Nella camera c'era un odore familiare, il profumo del bucato misto a quello del sole, o meglio quello che ero sicura avrebbe avuto.

«Cosa fai qui?».

Avevo la voce roca a causa del sonno, lui non rispose, un po' contro voglia decisi di aprire gli occhi.

"Dorme più profondamente di un sasso" pensai osservandolo con un sorriso.

I capelli arruffati gli incorniciavano il viso giocando con i raggi del sole, sembravano a volte dorati altre arancio, gli occhi chiusi le lunghe ciglia a sfiorargli appena le guance, la mascella rilassata e le labbra appena dischiuse. La luce che arrivava dalla finestra non lo infastidiva affatto.

Aveva un braccio piegato sotto il cuscino l'altro poggiato contro il corpo, la camicia era sbottonata e si intravedevano appena le linee argentee delle cicatrici, alcune di quelle le ricordavo come la mezza luna sul fianco, la stella poco distante dal cuore o la linea decisa vicino alla clavicola.

«Cosa fai?».

La sua voce mi sorprese, sollevai lo sguardo ed incontrai i suoi occhi che mi fissavano confusi, ma decisi.

«Stavo ricordando» allontanai la mano che avevo inavvertitamente avvicinato alla sua pelle.

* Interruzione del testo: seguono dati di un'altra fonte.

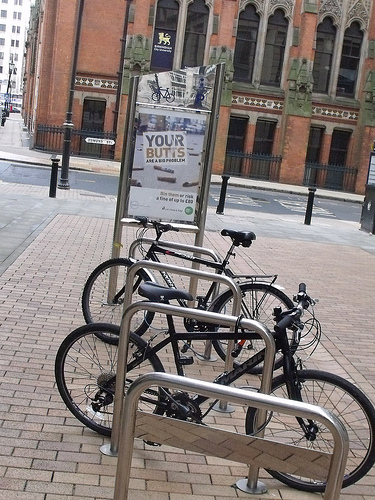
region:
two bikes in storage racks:
[91, 230, 370, 480]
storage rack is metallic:
[119, 300, 264, 493]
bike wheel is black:
[252, 365, 367, 495]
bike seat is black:
[225, 226, 260, 253]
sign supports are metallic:
[102, 122, 220, 295]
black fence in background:
[44, 126, 356, 194]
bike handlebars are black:
[121, 207, 170, 230]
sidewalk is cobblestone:
[32, 210, 371, 498]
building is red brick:
[41, 62, 369, 186]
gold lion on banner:
[159, 25, 171, 48]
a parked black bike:
[82, 216, 304, 366]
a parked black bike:
[55, 282, 371, 486]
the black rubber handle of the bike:
[136, 216, 148, 224]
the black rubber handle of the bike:
[166, 221, 179, 233]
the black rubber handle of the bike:
[276, 311, 292, 334]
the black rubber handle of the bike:
[298, 281, 305, 293]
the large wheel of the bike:
[245, 364, 374, 491]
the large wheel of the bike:
[55, 322, 168, 442]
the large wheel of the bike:
[80, 255, 157, 340]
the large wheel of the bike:
[211, 273, 301, 367]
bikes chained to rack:
[86, 141, 351, 452]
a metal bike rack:
[112, 217, 354, 484]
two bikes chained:
[118, 196, 339, 469]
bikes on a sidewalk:
[102, 200, 323, 497]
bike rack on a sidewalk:
[97, 208, 350, 489]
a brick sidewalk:
[7, 181, 90, 313]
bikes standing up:
[95, 203, 367, 440]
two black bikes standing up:
[99, 205, 329, 462]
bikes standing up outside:
[122, 210, 330, 441]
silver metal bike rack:
[47, 206, 350, 499]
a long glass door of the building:
[77, 92, 108, 154]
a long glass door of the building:
[226, 112, 246, 173]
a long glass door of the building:
[305, 122, 323, 182]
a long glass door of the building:
[327, 123, 354, 185]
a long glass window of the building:
[152, 5, 177, 69]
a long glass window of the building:
[181, 1, 207, 78]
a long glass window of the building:
[235, 6, 261, 83]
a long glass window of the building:
[313, 14, 333, 97]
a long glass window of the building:
[340, 18, 363, 97]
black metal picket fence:
[226, 148, 283, 180]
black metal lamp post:
[60, 0, 81, 190]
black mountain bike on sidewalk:
[49, 283, 373, 490]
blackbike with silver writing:
[83, 217, 299, 359]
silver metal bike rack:
[115, 374, 348, 498]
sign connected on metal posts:
[127, 62, 218, 224]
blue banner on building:
[152, 28, 172, 70]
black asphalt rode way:
[0, 158, 360, 222]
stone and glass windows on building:
[238, 0, 295, 93]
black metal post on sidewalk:
[304, 186, 315, 226]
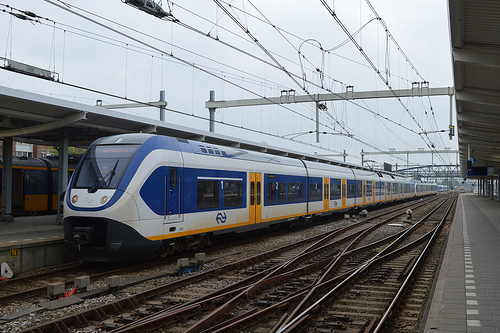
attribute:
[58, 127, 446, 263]
train — striped, colorful, blue, metal, yellow, long, stopped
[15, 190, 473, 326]
track — numerous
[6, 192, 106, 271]
platform — gray, empty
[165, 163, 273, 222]
door — yellow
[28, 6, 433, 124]
sky — overcast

«Mi hai svegliato» il suo sguardo assunse una strana espressione un misto di divertimento e pericolo, rimase qualche secondo con lo sguardo fisso nel mio come se cercasse qualcosa, avvertii una sensazione diversa dal solito, volevo avvicinarmi. Rimasi confusa e sorpresa dai miei stessi pensieri.

Sospirò e si voltò dall'altra parte, quasi come se ciò che aveva trovato nel mio sguardo non gli fosse piaciuto. Osservai per un momento la sua schiena, la camicia bianca anche se spiegazzata ricalcava il profilo dei muscoli e delle spalle larghe.

«Nik...».

Non feci in tempo a pronunciare il suo nome che si mise seduto, scompigliandosi i capelli.

«Faccio una doccia».

Ritrassi il braccio che involontariamente si era allungato verso di lui, si alzò e uscì dalla stanza senza aggiungere altro.

Rimasi lì con un insolito torpore addosso. Non so quanto stetti immobile, ma quando udii l'urlo di Aggy mi sollevai dirigendomi verso la fonte.

«Nikolai mi hai fatto prendere un colpo!» disse lei sulla porta del bagno.

Indossava il pigiama e aveva tutti i capelli arruffati dal sonno, un asciugamano stretto sotto braccio.

«Che succede?».

«Lui!».

Nikolai aveva un asciugamano stretto in vita, i capelli umidi tirati all'indietro gli gocciolavano sull'addome e sulla schiena ancora bagnati e in viso un'espressione innocente, ma non riusciva a nascondere il sorriso divertito.

«Potevi almeno chiudere la porta» sospirai scuotendo la testa.

«E privarvi dello spettacolo? Non volevo essere egoista» ecco riapparire il suo solito sorriso.

Aggy si voltò verso di me, un'espressione confusa e pensierosa stampata in viso.

«Tu lo sapevi che era qui?».

«Ha dormito in camera mia» sospirai passandomi una mano sul viso.

Lei passò lo sguardo confuso dall'una all'altro. Mentre aspettava una spiegazione, sollevai lo sguardo su di lui che ancora sorrideva, a quanto pare toccava a me dire qualcosa.